» **Trabajo propuesto**
(a) Indica si cada afirmación concuerda con el texto sobre el director Serra y responde sí o no citando literalmente las palabras del texto que lo deciden. (i) El autor comparte por completo la opinión de que Serra es un friki que ha caído en gracia a las revistas de cine. (ii) Según el texto, la historia la hacen los hombres con sus acciones y omisiones. (iii) El autor cree que Serra pertenece al conjunto que Hannah Arendt denomina Human superfluit.
(b) Escribe sin cambios el fragmento del texto sobre el director Serra que se abre con las palabras que contienen «Sin duda es» y se cierra con «aun el mejor).».
(c) Retoma el texto sobre el cine de Serra y continúalo a partir de su última oración.

Pese al voluntarismo de la crítica, este polémico director no cumple la condición mínima del enfant terrible que pretende ser. Su aparente desgana por los premios, los exabruptos contra los jurados de los certámenes, y sus apreciaciones sobre algunos legendarios personajes como Charlie Chaplin (1889-1977), de quien se asegura que dijo que era un putrefacto sentimental y que su trabajo era una burla a su cinematografía, encubren mal que no está de vuelta del reconocimiento y de encarnar para otros el agalma, esto es, lo brillante y admirable. No obstante, no comparto la opinión, al menos del todo, de que «es un friki que le ha caído en gracia a cuatro flipaos de las revistas de cine y va chupando de mecenas y de subvenciones». Y tampoco creo que Serra se encuentre en el conjunto de los que Hannah Arendt (1906-1975) denomina Human superfluit. Mas la historia no la hacen los dioses sino los hombres con sus acciones y omisiones.

 

Sin duda es una condición rara que tenemos los psicoanalistas de preguntarnos cosas como, por ejemplo, arriesga tanto en su retorno a los orígenes, a lo mítico y popular del cine. Al advertir que ese retorno es en parte por oposición al cine que relata historias urbanas y convencionales, lo oscuro deja de serlo. Tal vez Serra se encuentra entre los que pueden permitirse hacer experimentos en el cine no comercial, pero estoy por afirmar que se equivoca si tiene la pretensión de que el riesgo es absolutamente premeditado. Quizá no sea demasiado audaz pensar que el atrevimiento responde a lo que lo determina y desconoce, como es lo tradicional y popular, el rostro siniestro de lo familiar, Unheimlich, velado para él. Tal paradoja no prejuzgaría los méritos que a su trabajo se le pudiesen acordar. (Muchas veces eso es el arte, y aun el mejor).

» **Material proporcionado**
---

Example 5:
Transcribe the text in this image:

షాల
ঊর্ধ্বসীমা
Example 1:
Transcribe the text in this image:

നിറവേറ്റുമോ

» **Respuestas del ejercicio**
(a)
(i) No: "No obstante, no comparto la opinión, al menos del todo,"
(ii) Sí: "Mas la historia no la hacen los dioses sino los hombres con sus acciones y omisiones."
(iii) No: "Y tampoco creo que Serra se encuentre en el conjunto de los que Hannah Arendt (1906-1975) denomina Human superfluit."

(b)
Sin duda es una condición rara que tenemos los psicoanalistas de preguntarnos cosas como, por ejemplo, arriesga tanto en su retorno a los orígenes, a lo mítico y popular del cine. Al advertir que ese retorno es en parte por oposición al cine que relata historias urbanas y convencionales, lo oscuro deja de serlo. Tal vez Serra se encuentra entre los que pueden permitirse hacer experimentos en el cine no comercial, pero estoy por afirmar que se equivoca si tiene la pretensión de que el riesgo es absolutamente premeditado. Quizá no sea demasiado audaz pensar que el atrevimiento responde a lo que lo determina y desconoce, como es lo tradicional y popular, el rostro siniestro de lo familiar, Unheimlich, velado para él. Tal paradoja no prejuzgaría los méritos que a su trabajo se le pudiesen acordar. (Muchas veces eso es el arte, y aun el mejor).

(c)
En cuanto a su impenitente deseo de ganar dinero, nada impide conjeturar una denuncia o un intento de superar a quien lo posee. «Montar (una película), –como le comentaba a Núria Navarro–, es reprimir, que es el gran juego del catolicismo, ¿no? Sin represión no hay transgresión». Más correcto hubiese sido apuntar que la represión es la condición del retorno de lo reprimido, retorno que es el síntoma mismo, y que en el síntoma aparece la verdad reprimida pero desfigurada por la censura, por las leyes del inconsciente (procesos metafórico-metonímicos). La desfiguración en ocasiones es mínima, o sea, la verdad reprimida (como en La carta robada, de Poe) puede aparecer sin apenas velos o deformaciones. ¿Será así también en esta ocasión? El profesor Quintana no anda errado al afirmar que «Ellos –se refiere a los Reyes– caminan para poder comprender el misterio y lo encuentran en la naturaleza, en los signos del cielo o en un niño». (En Tras el misterio de lo mítico).

 

h) «Mi próxima película será sobre Fassbinder, en el que la vida y el cine son inseparables». Quizá no sea así. Voces que llegan del otro lado de Rocacorba hablan de un proyecto en Rumania sobre Drácula, con la colaboración de Josep María Flotats. (Consecuencia tal vez de los tres premios obtenidos en el Gaudí 2009).

Que Serra desee llevar a la pantalla a Rainer Werner Fassbinder (1945-1982) se inscribe en la lógica descrita, o sea «porque su vida y el cine fueron en él inseparables», le confesaba a Núria Navarro, y en significativa forma de pregunta añadía ¿Esta dimensión personal, de hecho, no es la que hace que una obra sea auténtica y no un producto prefabricado? Además de la coherencia estética, es una garantía de autoría». Y para un mejor reconocimiento de su interés por la subjetividad, afirmaba «Siempre me han interesado los artistas cuya personalidad (…) como Dalí (…) impregnaba toda su obra.»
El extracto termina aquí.